Given task:
Reproduce every line of the rows below verbatim, omitting the pictures.
>> BEGIN Records for the exercise
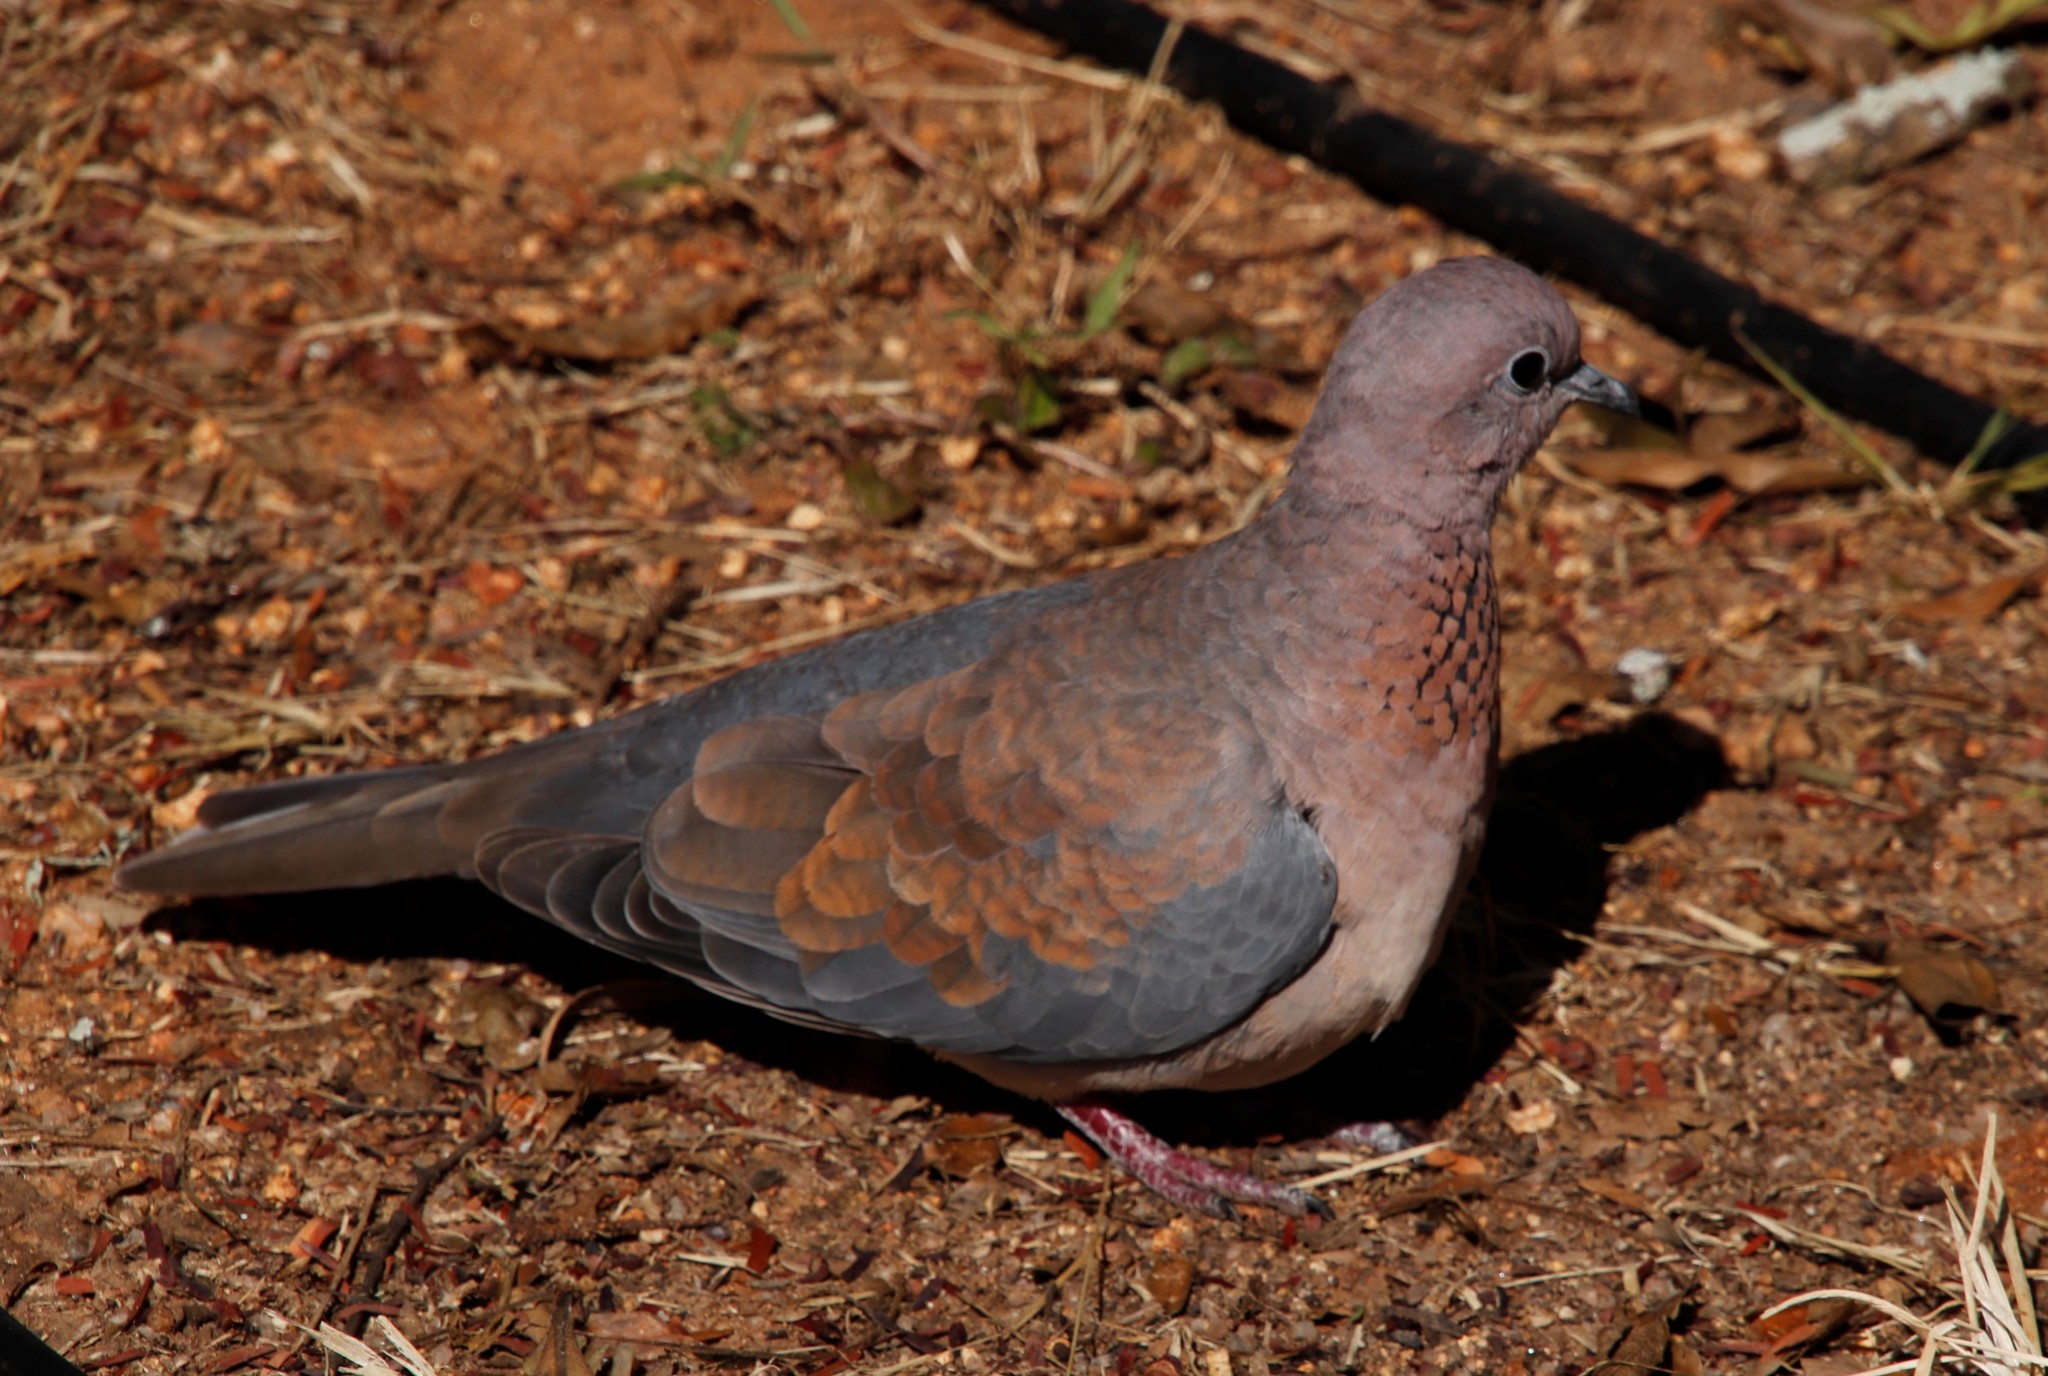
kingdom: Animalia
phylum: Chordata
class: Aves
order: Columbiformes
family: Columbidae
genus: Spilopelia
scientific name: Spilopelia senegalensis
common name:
>> END Records for the exercise
Solution for this problem:
kingdom: Animalia
phylum: Chordata
class: Aves
order: Columbiformes
family: Columbidae
genus: Spilopelia
scientific name: Spilopelia senegalensis
common name:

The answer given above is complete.